In general, Forde’s analysis of the Labour Party bureaucracy inherited by Corbyn is masterly. He draws out the comparison between the theoretical position of Labour Party permanent staff as neutral non-combatants serving an elected leader, and the role they actually played as right-wing sectarians bitterly opposed to Corbyn’s left-wing leadership.
In my view, however, Forde here allows himself to stray into intellectual error.
On the one hand, he firmly accepts the blatant factionalism of the party machine, saying “by 2015 the majority of the party’s senior staff did not see their roles as requiring neutrality, or even the appearance of it”. On the other, he presents the leadership’s attempt to confront this, or circumvent it, as a mirror image of the same phenomenon, ignoring the Labour bureaucracy’s constitutional obligation to serve the elected leader.

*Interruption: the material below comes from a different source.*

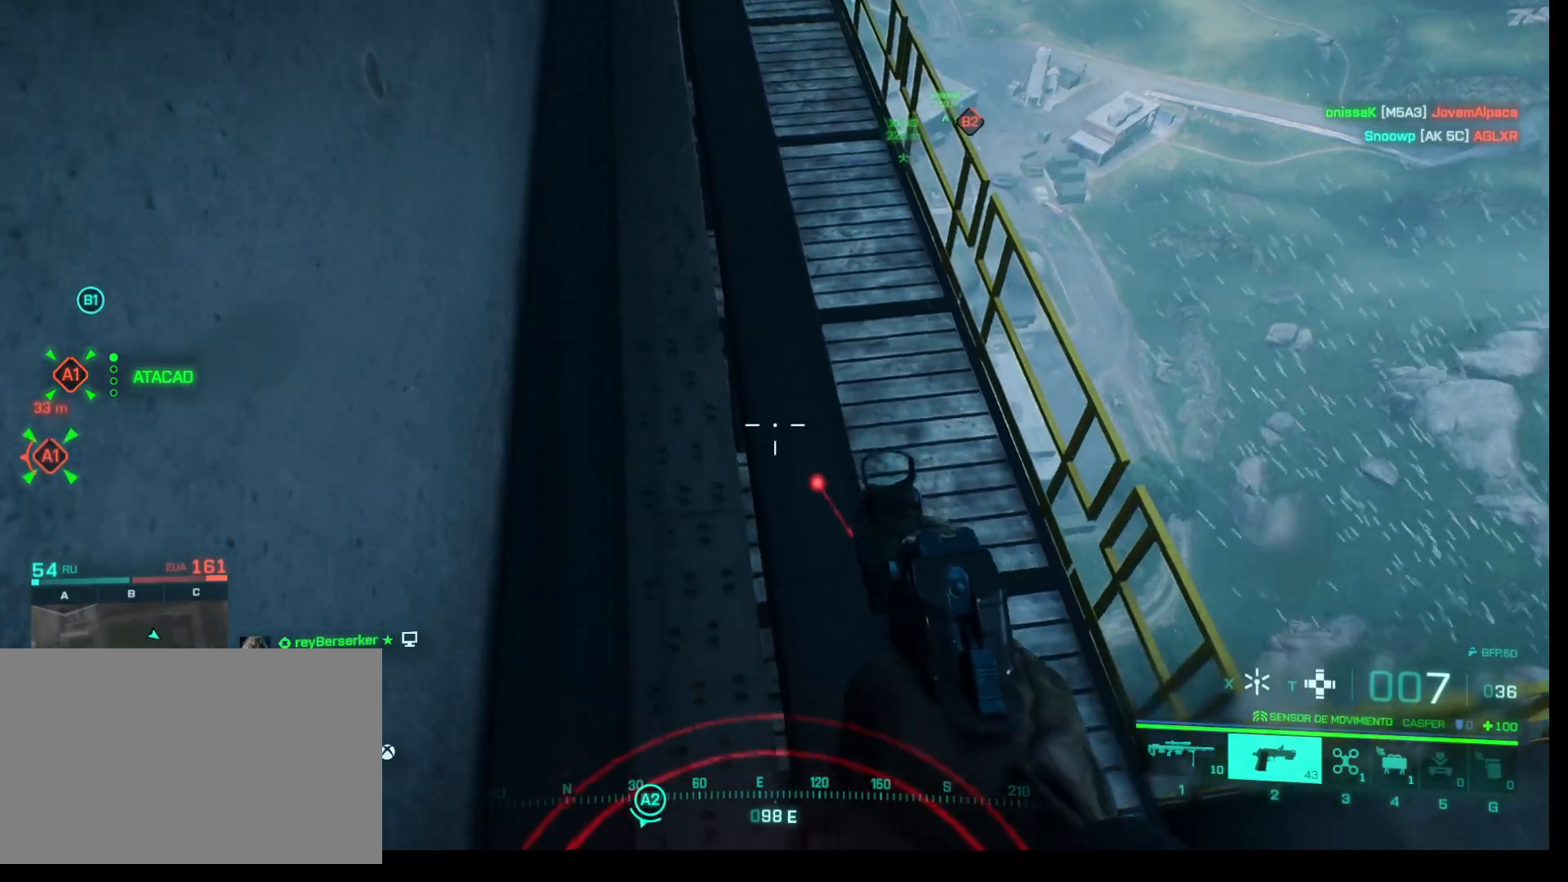
{"keys": ["a", "s"], "mouse": [], "events": []}
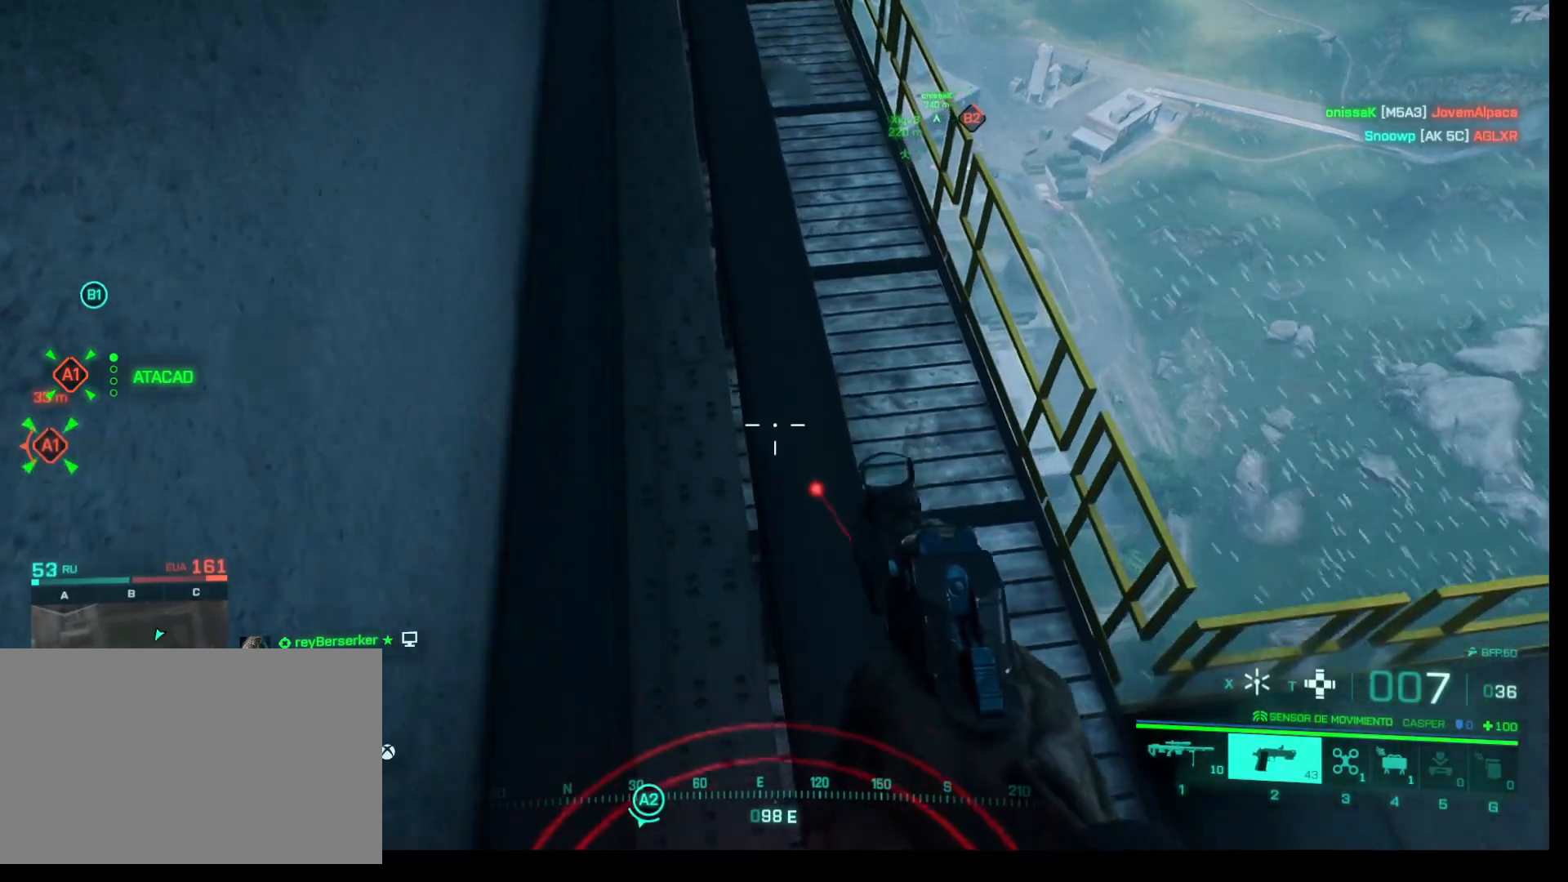
{"keys": ["a", "s"], "mouse": [], "events": []}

Alex Nunns, Corbyn's former speech writer, has made this point eloquently: "The Forde report confirms many claims made by the left about the Corbyn years. But its biggest flaw is its desperation to 'both sides' each point, as if an elected leadership with a mandate, and unelected staff resisting that mandate, are equally culpable for factional conflict."
This "both-sidesism" runs through the entire document. For instance, Forde reasonably concludes that the disciplinary process was “not fit for purpose”. Yet he doesn’t seem to make a significant distinction between the period when anti-Corbyn Iain McNicol was in charge and the pro-Corbyn Jenny Formby era.
I find this baffling because the difference is so striking. Between November 2016 and April 2018, the party failed to act on around 170 valid antisemitism complaints, according to the leaked report.
The number of notices of investigation, suspensions and expulsions connected to antisemitism all rose exponentially once McNicol, who had been general secretary from 2011 until 2018, was replaced in the spring of 2018 by Formby.
In 2019 there were 45 expulsions; in 2017 there had only been one. Forde does acknowledge that under Formby there were “undoubtedly improvements” but adds they were “reactive and somewhat piecemeal".
Only under Starmer, says Forde, have reforms on the scale required taken place. It is notable that in a report which is all about factionalism nowhere does he confront Starmer’s own overt factionalism – though Forde is undeniably entitled to retort that such an inflammatory observation would be well outside his remit.
Miscarriage of justice
I now turn to the radical part of his report. In one striking paragraph, Forde acknowledges the role of the Jewish Labour Movement in antisemitism training but crucially adds: “However, we do recognise that there are other voices amongst Jewish communities and Jewish members of the Party.
"Hence we are disappointed that there has been a refusal to engage at all with Jewish Voice for Labour’s (JVL) proposals for antisemitism education and that Constituency Labour Party (CLPs) are, we are told, not even allowed to enlist their help.”
Joe Glasman, head of political and government investigations at Campaign Against Antisemitism, has denounced what he calls a "ludicrous suggestion that the antisemitism-denial group and sham Jewish representative organisation, Jewish Voice for Labour, should not have been excluded from delivering antisemitism education to the party."
JVL, a socialist group which has long criticised Israel, has become a pariah organisation in the Starmer era. Forde’s recommendation that JVL should be given a role in antisemitism education is a bracing challenge to the Labour leadership.
Following the ECHR report, Forde is the second major non-partisan document to provide evidence suggesting that Corbyn has been the victim of a grotesque miscarriage of justice.
Forde has provided Starmer with an opportunity to put this right. He is unlikely to rise to the challenge because Starmer has fashioned himself as the nemesis of the Labour left and not a statesman who can bring together all factions of his great party.
The views expressed in this article belong to the author and do not necessarily reflect the editorial policy of Middle East Eye.